L'échec de Meech, le triomphe du statu quo

MEECH - 20 ans plus tard...



C'était il y a 20 ans: mort de l'accord du lac Meech, arrivée de Jean Chrétien à la tête du Parti libéral du Canada, démission de Lucien Bouchard du gouvernement Mulroney et formation de l'embryon du Bloc québécois, élection du premier député du Bloc québécois (Gilles Duceppe, mais le Bloc ne sera officiellement créé qu'en 1991)...
Même si on n'est pas très porté sur les anniversaires politiques, difficile de passer à côté de l'été 1990. Cette période, c'est plus que quelques événements, c'est une époque en soi.

L'accord constitutionnel du lac Meech, mort il y a 20 ans, aurait pu aussi entraîner la mort du Canada tel qu'on le connaissait. Et si, en fait, c'était exactement le contraire qui s'est passé? Et si la mort de Meech avait plutôt provoqué une chaîne d'événements qui allait consacrer le statu quo?
L'avortement de ce compromis, trop généreux envers le Québec pour les uns, trop timide au contraire pour les autres, a, il est vrai, ébranlé sérieusement le pays.

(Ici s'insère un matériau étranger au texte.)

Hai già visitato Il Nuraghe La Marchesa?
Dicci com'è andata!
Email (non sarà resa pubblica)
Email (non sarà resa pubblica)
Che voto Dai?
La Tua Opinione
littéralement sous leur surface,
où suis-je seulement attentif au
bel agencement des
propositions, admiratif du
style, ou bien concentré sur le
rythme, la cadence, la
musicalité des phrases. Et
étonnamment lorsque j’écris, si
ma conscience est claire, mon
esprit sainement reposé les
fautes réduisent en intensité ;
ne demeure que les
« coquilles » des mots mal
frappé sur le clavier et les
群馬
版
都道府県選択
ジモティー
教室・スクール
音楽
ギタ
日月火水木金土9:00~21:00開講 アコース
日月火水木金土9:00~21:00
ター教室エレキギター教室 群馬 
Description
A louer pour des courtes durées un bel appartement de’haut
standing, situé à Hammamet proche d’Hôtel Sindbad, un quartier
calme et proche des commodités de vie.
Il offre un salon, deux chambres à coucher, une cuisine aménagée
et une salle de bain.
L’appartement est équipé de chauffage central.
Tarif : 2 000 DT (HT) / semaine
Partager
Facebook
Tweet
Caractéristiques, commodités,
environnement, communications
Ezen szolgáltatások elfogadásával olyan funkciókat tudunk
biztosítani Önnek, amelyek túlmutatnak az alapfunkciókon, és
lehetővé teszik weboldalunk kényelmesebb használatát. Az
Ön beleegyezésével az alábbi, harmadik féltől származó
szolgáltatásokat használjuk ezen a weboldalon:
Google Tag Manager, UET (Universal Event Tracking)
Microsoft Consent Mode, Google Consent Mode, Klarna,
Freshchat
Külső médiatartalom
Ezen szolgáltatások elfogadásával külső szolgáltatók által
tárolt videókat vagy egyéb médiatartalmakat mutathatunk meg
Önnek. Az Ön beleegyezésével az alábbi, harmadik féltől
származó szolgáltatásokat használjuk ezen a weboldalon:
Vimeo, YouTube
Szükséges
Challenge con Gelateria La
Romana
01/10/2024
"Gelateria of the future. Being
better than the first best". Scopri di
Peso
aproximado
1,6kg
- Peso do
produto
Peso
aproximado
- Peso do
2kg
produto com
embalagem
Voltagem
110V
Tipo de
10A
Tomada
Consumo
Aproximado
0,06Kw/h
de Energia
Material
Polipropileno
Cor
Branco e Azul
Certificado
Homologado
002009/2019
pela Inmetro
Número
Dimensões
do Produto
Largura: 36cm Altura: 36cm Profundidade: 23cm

Il a, notamment, provoqué une naissance: celle du Bloc québécois, mené par Lucien Bouchard.
Chez les fédéralistes québécois, on craignait d'ailleurs les effets dévastateurs de la mort de Meech au Québec, où les souverainistes exploiteraient avec raison le rejet de cet accord.
Des libéraux fédéraux, proches de Paul Martin à l'époque, disent avoir tenté de convaincre Jean Chrétien d'appuyer finalement Meech vers la fin de la course à la direction du PLC.
«On avait dit à Chrétien: cette course est finie, tu as les appuis voulus pour gagner contre Paul (Martin), laisse passer Meech, maintenant!»
On connaît la suite: Jean Chrétien est devenu chef du PLC le jour même de la mort de Meech, écrivant ainsi la première page d'un chapitre tumultueux dans les relations entre Québec et le reste du pays. Entre Lucien Bouchard et Jean Chrétien aussi.
Ce chapitre culminera, cinq ans plus tard, avec le référendum de 1995, un véritable traumatisme pour les fédéralistes.
Octobre 1995 marque donc l'apothéose de l'ère post-Meech mais, depuis, le mercure du thermomètre constitutionnel n'a fait que redescendre.
Au Québec, Meech reste, pour ceux qui ont connu cette époque, soit un traumatisme, soit un stimulant, selon leurs allégeances et leur lecture de l'histoire. Comme cela arrive si souvent en politique, nous sommes toutefois ici davantage dans les symboles que dans la substance. Faites le test (sans googler!): quelles étaient les cinq conditions de l'accord du lac Meech?
Maintenant, faites le test avec les moins de 30 ans. Le lac quoi?
Au Canada anglais, Meech est surtout un mauvais souvenir, quelque chose de désagréable que l'on cherche à oublier, comme les anciennes soirées trop arrosées et les flirts douteux juste avant que les lumières s'allument dans le bar.
On n'en parle plus, d'ailleurs, même en ce 20e anniversaire.
Il faut dire que le mouvement souverainiste au Québec a perdu de sa vigueur depuis quelques années.
Il faut dire aussi, autre élément-clé pour comprendre l'indifférence du ROC, que bien des Canadiens ont conclu, à tort ou à raison, que la fameuse loi sur la «clarté» adoptée par le gouvernement Chrétien en 2000 avait réglé définitivement le dossier en rendant impossible une déclaration d'indépendance du Québec. Dans les faits, la loi, comme le renvoi de la Cour suprême, confirme le droit du Québec à déclarer son indépendance, mais seulement s'il respecte plusieurs conditions. Qu'à cela ne tienne, le Québec ne fait plus peur au reste du Canada.
Une des illustrations les plus spectaculaires du changement de sentiments du ROC à l'égard du Québec depuis l'époque mélodramatique de Meech réside dans... l'absence de réaction palpable du Canada à la reconnaissance de la nation québécoise aux Communes, en 2006.
En 1990, le pays tout entier faisait des boutons en entendant l'expression «société distincte». Aujourd'hui, il bâille d'ennui lorsqu'on lui dit que les Québécois forment une nation.
Après 20 ans, l'effet Meech s'évapore. Ici, parce qu'il ne soulève plus la même indignation. Ailleurs au pays, parce qu'on ne craint plus la réaction du Québec.
Et puis avec le Bloc installé à demeure à Ottawa depuis deux décennies (et apparemment pour longtemps encore), le régime canadien est devenu beaucoup moins rébarbatif pour les nationalistes.
Le Bloc québécois, né de l'indignation post-Meech, est devenu, 20 ans plus tard, le symbole d'un statu quo acceptable et apparemment immuable.